Adaptive-Images icon indicating copy to clipboard operation
Adaptive-Images copied to clipboard

added @2x retina-image support

Open michelkaeser opened this issue 12 years ago • 5 comments

This pull-request will enable support for serving @2x retina image support. It checks (if on retina device) if a @2x version exists - and serves it.

michelkaeser avatar Jan 03 '13 17:01 michelkaeser

Isn't this included in the $pixel_density check that AI already does?

cferdinandi avatar Jun 19 '13 21:06 cferdinandi

@cferdinandi it used $pixel_density for size calculation - so if you have retina files only this isn't a problem. I like to have non-retina (default) and retina files however - so AI needs to know about them.

michelkaeser avatar Jun 19 '13 21:06 michelkaeser

Sorry, I'm not understanding. So you already have two optimized file sizes made that you want AI to choose from before doing it's optimization?
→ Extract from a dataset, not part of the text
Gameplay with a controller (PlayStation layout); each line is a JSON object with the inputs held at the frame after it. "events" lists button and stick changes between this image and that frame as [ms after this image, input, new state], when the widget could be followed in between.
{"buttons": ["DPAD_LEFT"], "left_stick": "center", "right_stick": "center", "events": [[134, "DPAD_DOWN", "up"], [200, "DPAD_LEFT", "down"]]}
cferdinandi avatar Jun 19 '13 21:06 cferdinandi

Correctly. I'm not even sure anymore if this makes sense with AI, but I've seen it like this:

  • non-retina img (2000x2000)
  • retina img (4000x4000)

Now a smartphone with 960 screen requests the image. Since AI already checks it's pixel density this will either be serves as 960xX or 1920xX (with DPI 2).

However, this won't really be sharp, as with DPI 2 (so the 1920xX img) it would actually need to be 3840px to be fully sharp -> therefor we need to serve the retina one and set calculated pixel size to *2.
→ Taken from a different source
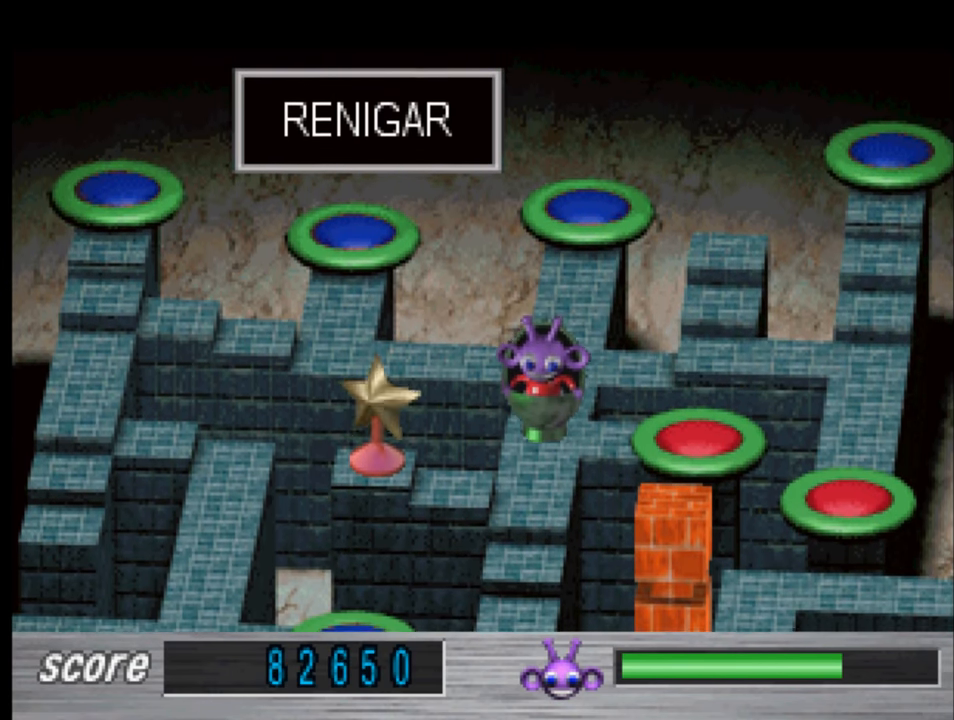
{"buttons": ["DPAD_LEFT"], "left_stick": "center", "right_stick": "center", "events": []}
Of course this is somehow agains the idea of AI to serve size optimized images, but we still save a few KBs and serve real retina images, providing full sharpness.

I might be totally wrong about the mechanism how AI RELLY works, but that's what I've understand...and therefor needed this "tweak".
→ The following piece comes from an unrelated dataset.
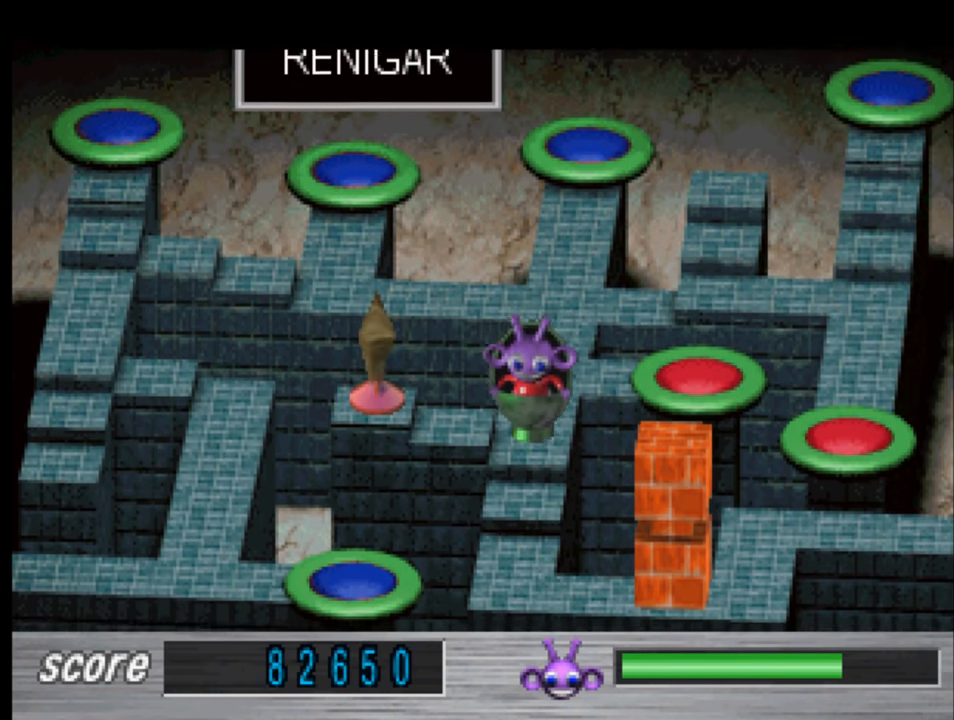
{"buttons": [], "left_stick": "center", "right_stick": "center", "events": [[467, "DPAD_LEFT", "up"]]}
Edit: well, the pull-rqst is missing multiplying dimension*2...the core...

michelkaeser avatar Jun 19 '13 21:06 michelkaeser

Ah gotcha!

So I made a few mods to AI to work around this situation myself:

  1. I use percentage-based grids, so I created a variable for the content container width as a percentage (ex. $wrap_width = 0.88 and multiply that by the screen size to get the actual width I need for the image. This value replaces the current $total_width variable. The screen could be 1,000 pixels across, but if the image container is only 400px, that's how big my image needs to be.
  2. If the $pixel_density does not equal 1, it continues to do it's normal thing, but it's getting a size requirement based on the actual. So using the above example, a 400px container on a 2x screen updates the $total_width requirement to 800px.
  3. AI does it's thing and creates an image to fit that size.

On my site itself, I serve retina density images as the default and let AI downscale them as needed.